Anyway, the ballot would come too late for us.
There are many other things that could be written about the ballot question, but I want to focus in on one thing. This is about the mood and consciousness of school workers, now.
We have an NEU Whatsapp group in my area of London. It is growing very fast as new activists emerge very rapidly and new reps come forward, looking for a lead.
These new activists are being misdirected by the leadership at both national and local level. There is no focus on workers’ direct action to stop reopening, instead activists are being encouraged to lobby the local Mayor/Local Authority and hope, fingers crossed, Head Teachers “do the right thing”. The tone of all the discussion is: someone must act to save us.
What should the class-struggle left say? Obviously one, subsidiary, element of a campaign should be to demand LAs and the Head teachers’ union refuse to open schools until it is safe to do so. If successful, in some areas this might even help most school workers.
But the basic message must be: Mayors and Heads are very unreliable allies. If you want to be safe YOU must take action now. We must advocate and organise collective action by school workers to defend workers and students.
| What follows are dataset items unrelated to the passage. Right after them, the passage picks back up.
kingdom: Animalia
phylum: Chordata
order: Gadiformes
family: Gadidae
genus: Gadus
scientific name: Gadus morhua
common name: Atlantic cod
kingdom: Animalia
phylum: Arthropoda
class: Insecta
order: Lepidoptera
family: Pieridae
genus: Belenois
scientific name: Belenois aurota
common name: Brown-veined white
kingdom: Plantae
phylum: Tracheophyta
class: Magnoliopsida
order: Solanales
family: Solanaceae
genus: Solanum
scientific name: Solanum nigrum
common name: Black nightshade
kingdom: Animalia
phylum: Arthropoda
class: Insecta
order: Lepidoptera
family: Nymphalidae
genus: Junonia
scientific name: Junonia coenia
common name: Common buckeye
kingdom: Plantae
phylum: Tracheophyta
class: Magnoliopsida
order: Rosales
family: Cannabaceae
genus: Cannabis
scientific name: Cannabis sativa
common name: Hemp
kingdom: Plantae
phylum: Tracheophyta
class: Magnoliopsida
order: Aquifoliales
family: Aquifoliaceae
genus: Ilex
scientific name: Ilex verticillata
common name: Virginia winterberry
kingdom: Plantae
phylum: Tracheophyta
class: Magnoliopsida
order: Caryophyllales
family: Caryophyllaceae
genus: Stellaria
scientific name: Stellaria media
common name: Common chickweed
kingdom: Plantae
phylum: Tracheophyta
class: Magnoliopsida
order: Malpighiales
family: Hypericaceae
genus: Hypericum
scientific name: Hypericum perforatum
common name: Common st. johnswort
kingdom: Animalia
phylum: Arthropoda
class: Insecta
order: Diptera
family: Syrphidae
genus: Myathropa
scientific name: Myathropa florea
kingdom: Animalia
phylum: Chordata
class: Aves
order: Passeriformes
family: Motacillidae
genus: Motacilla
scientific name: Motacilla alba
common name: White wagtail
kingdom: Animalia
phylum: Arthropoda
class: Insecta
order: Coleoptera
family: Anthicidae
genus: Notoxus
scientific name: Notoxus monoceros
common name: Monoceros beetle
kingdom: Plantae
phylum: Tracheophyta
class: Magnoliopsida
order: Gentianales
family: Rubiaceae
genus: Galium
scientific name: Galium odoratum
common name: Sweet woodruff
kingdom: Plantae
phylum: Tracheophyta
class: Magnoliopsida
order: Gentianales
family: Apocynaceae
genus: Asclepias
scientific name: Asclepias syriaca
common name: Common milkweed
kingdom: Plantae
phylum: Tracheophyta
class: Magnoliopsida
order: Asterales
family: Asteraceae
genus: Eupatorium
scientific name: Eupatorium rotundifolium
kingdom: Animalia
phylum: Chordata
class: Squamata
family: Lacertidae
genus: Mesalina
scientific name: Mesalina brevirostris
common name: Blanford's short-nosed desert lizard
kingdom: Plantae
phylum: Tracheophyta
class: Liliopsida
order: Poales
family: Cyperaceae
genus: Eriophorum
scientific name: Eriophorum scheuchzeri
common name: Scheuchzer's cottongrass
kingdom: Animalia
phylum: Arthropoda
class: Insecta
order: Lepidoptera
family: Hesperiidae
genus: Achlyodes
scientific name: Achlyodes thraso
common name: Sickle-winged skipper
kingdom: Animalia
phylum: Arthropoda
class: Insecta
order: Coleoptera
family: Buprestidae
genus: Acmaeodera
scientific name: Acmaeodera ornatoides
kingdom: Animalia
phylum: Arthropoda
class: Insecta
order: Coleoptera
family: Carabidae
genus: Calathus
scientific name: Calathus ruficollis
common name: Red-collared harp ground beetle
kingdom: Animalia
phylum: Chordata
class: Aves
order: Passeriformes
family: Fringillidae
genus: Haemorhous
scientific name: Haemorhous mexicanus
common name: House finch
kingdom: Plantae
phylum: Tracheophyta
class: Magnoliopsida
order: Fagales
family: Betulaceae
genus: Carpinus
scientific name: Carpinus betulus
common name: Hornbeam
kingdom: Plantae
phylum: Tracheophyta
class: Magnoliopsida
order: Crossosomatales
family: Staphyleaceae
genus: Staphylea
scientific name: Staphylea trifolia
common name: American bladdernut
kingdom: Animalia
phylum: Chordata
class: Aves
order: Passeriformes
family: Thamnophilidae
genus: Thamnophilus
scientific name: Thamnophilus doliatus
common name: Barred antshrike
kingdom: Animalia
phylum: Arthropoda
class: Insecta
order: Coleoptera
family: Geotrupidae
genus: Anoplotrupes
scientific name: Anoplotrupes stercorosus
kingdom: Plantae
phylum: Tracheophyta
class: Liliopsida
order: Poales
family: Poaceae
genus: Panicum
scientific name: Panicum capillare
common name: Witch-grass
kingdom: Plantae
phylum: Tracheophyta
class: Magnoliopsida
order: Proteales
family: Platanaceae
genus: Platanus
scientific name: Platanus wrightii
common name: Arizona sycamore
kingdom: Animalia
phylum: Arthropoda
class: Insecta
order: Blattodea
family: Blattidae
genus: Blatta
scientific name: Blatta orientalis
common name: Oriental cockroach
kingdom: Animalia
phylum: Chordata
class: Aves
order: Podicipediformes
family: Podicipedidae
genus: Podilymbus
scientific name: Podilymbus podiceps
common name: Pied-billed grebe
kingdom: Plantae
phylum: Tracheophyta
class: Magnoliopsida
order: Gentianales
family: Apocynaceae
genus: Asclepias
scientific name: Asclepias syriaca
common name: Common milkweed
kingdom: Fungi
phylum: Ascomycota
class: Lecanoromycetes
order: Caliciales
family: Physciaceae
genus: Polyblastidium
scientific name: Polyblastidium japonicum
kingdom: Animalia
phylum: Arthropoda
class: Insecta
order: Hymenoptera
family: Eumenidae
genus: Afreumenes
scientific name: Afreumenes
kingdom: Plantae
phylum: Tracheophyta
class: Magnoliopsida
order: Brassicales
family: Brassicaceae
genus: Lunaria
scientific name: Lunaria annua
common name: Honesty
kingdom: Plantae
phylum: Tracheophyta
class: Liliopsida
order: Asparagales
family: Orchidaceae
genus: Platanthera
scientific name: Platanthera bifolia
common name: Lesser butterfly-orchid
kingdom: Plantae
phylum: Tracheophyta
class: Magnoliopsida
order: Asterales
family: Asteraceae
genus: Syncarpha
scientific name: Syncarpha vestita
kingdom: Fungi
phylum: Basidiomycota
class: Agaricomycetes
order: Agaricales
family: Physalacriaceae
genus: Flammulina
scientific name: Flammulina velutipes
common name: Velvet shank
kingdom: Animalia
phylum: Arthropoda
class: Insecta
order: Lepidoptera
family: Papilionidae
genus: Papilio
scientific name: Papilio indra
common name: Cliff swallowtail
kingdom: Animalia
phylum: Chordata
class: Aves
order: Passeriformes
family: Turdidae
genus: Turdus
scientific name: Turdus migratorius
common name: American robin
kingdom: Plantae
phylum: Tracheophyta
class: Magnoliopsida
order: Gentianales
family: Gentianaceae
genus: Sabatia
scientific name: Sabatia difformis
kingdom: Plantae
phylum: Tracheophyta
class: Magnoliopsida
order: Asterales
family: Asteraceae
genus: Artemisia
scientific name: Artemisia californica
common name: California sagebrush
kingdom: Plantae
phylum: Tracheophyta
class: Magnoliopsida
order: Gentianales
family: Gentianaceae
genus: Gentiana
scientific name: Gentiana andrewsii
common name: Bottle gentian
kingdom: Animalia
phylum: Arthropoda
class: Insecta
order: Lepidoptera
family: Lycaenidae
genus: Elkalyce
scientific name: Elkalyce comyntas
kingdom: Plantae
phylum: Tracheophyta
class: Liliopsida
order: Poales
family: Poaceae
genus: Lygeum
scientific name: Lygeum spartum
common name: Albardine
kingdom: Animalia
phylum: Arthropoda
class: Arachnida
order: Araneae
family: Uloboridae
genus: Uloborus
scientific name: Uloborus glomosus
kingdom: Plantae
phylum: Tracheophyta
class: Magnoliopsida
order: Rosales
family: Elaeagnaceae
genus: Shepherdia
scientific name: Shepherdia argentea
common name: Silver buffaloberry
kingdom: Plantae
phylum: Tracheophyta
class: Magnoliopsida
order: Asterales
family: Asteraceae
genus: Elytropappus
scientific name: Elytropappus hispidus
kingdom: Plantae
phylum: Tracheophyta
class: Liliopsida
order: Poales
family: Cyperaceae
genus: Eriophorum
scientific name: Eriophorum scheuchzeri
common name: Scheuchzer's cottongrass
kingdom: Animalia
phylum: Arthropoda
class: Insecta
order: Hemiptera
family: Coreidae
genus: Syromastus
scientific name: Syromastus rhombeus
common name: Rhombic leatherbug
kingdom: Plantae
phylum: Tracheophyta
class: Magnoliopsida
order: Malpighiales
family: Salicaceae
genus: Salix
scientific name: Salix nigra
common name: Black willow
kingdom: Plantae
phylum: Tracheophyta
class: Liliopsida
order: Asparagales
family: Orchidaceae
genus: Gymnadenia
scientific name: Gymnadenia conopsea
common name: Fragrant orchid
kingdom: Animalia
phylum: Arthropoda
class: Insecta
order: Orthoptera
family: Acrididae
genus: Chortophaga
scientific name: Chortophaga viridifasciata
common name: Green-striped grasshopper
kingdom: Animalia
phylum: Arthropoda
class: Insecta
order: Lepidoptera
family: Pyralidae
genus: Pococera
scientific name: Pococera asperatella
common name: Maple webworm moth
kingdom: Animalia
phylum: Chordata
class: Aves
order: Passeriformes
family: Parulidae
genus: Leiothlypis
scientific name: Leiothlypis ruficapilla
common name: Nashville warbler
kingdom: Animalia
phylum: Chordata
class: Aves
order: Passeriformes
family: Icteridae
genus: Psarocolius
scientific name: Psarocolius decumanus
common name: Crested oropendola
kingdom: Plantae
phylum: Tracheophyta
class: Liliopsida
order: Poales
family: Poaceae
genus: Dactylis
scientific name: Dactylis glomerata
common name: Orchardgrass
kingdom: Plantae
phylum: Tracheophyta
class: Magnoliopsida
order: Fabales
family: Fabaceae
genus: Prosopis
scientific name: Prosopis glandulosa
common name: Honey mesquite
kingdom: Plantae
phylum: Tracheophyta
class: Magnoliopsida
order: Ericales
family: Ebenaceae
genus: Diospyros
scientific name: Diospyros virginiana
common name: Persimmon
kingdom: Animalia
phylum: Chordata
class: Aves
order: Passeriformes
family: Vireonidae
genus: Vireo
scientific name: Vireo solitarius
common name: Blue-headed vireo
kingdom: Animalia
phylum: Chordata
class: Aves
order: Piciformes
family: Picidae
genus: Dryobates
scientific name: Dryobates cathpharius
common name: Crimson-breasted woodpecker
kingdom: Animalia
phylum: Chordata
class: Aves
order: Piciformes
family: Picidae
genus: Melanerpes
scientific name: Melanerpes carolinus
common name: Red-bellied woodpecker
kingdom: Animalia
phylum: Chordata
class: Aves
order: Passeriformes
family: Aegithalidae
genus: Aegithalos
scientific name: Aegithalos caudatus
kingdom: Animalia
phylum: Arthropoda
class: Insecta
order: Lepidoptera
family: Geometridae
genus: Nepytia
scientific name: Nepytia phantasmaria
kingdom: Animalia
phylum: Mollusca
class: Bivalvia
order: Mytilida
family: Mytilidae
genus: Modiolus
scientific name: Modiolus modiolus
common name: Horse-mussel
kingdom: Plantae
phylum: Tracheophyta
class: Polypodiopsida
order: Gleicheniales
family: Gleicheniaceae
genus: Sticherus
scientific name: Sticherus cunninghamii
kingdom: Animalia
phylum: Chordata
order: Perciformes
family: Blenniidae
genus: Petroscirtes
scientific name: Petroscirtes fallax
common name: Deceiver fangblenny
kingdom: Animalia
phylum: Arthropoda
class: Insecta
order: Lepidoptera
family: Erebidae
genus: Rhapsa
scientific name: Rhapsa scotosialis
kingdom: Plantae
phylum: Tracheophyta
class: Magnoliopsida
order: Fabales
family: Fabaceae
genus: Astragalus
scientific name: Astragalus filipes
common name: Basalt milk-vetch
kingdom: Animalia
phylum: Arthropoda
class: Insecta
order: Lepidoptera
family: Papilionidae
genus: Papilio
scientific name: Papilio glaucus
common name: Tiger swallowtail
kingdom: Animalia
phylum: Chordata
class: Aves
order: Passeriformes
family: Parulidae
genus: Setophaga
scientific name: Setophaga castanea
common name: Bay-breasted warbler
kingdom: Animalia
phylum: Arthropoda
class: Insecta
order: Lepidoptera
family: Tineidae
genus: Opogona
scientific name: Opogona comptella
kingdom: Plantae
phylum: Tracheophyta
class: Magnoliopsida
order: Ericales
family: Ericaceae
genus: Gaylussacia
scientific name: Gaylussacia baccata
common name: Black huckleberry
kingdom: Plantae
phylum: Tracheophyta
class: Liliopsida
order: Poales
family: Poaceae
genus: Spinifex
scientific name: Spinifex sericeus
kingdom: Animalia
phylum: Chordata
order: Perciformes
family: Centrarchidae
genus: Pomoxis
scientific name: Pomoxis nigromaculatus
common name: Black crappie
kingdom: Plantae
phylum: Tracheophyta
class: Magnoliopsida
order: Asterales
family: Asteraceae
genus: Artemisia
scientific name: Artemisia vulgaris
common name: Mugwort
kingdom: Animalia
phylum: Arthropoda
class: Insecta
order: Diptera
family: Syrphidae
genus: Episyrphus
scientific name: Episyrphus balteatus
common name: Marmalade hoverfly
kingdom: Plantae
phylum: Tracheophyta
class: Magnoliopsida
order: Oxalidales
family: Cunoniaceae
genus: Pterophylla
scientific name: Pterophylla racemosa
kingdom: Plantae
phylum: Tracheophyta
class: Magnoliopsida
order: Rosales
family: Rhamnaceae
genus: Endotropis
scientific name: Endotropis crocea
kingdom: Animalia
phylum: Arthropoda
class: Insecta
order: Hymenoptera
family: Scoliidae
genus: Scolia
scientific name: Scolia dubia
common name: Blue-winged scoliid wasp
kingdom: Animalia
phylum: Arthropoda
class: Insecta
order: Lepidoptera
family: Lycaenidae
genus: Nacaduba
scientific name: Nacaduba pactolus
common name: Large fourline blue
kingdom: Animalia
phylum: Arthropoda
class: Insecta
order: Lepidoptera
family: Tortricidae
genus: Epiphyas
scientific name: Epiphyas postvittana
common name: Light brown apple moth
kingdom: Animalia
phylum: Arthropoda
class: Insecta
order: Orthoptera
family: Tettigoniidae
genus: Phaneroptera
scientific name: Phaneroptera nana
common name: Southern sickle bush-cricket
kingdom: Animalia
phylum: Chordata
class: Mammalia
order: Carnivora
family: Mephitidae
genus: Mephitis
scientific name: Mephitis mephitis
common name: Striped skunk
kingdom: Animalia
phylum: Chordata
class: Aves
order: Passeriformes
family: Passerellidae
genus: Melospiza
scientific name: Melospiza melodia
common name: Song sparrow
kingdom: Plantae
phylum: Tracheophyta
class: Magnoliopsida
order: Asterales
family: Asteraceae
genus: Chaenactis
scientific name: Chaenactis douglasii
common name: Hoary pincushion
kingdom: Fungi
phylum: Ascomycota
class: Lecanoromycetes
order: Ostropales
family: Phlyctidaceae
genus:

That means boycotting the work required to open up schools.
If we begin advocating a ballot, the result of which will be in July, it may well act as just another argument for activists to wait, and not act now. The ballot, for some activists, will become another reason for delaying, doing nothing, waiting, for something or someone to save them.
Finally, I would not rule out a national ballot on school safety. It might even become important in the next academic year. But the point is, for Marxists, it should have some regard to the consciousness of school staff. It is a sectarian act to promote an unworkable scheme (the ballot) in a workforce for whom it will make no sense - and oblivious, seemingly, to a boycott and refusal policy that can actually stop schools opening up, unsafely, in June.